Monthly Archives: April 2019

Behind the sunrise

I slept in every day this week and missed all the beautiful orange sunrises that I saw in my social media feeds earlier in the week. I was disappointed because orange skies are my favourite skies and I rarely see them in person. But I only had myself to blame.

I finally decided that, as I  describe myself as someone who walks a bit, maybe missing my morning walks isn’t particularly congruent with who I profess to be. I walk every day, and this week I haven’t.

I went out this morning and, of course, today wasn’t the day for an orange sunrise.

Well, it was orange, it just wasn’t the dramatic orange I was hoping for.

20190426 Sunrise Taroona Beach edit edit

River Derwent | 26 April 2019 | 7.00am

Not to worry! I was back out doing what I loved and that was the main thing. Not too long after the sun rose, it started to rain. Lightly, at first.

Where I was standing on the beach are some boat sheds, which I sometimes photograph if the light is right. This morning it was, and I took some photos from where I was standing—the usual place I try to photograph them from. I was waiting for the light.

20190426 Taroona Boathouses 2-Edit edit

Waiting for the light

The light hadn’t quite hit the boat sheds when something made me walk along to the other side of them to see if I could get a better angle from there. As I turned around, I saw a rainbow over the beach and realised this was the shot I needed to take: the photograph behind the sunrise.

20190426 Taroona Boathouses 6 edit edit

Behind the sunrise

By the time I’d clambered over rocks to try and get the right shot, the rain was getting heavier, the wind had come up and it was becoming unpleasant. I took some okay, not great, images of the boat sheds from the other side and decided it was time to go.

A man at the house over the road had been watching me, probably thinking (not unreasonably) that I was mad to be standing around taking photos in this onslaught. “It wasn’t like this when I left home!” I complained, in response to his comment on the “wild and woolly” weather. (Totally off topic, where does that phrase even come from? It makes no sense to me at all.)

I carried on along the street, turned the corner and headed towards home, eager to be warm and dry again.

As I was walking, I looked ahead and saw the most wonderful sight: a modest-looking house sitting on the next corner, shining in the golden light. It looked beautiful! This was really the thing I was meant to see this morning, not the sunrise, not the boat sheds, not the rainbow. This one photograph, of all the ones I captured this morning, made it worth getting wet and almost blown away. I just wish I’d had my camera instead of my phone.

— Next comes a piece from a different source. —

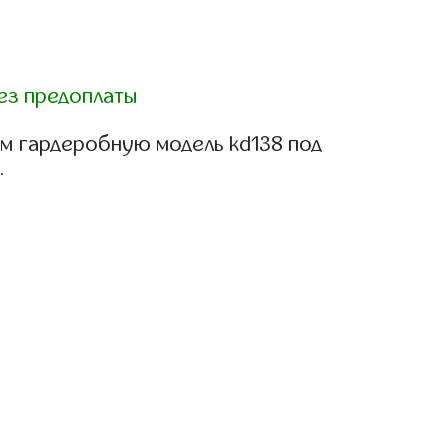
ез предоплаты
м гардеробную модель kd138 под
.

20190426 Shiny house-Edit edit

Friday morning light

When I was taking the photos of the rainbow, I’d been thinking how funny it is that sometimes the thing you really need to be looking for is right behind you. (Does that sound too much like an airline safety briefing?) And, after seeing the house, I realised that if it’s not behind you, it will be somewhere else you didn’t set out to look.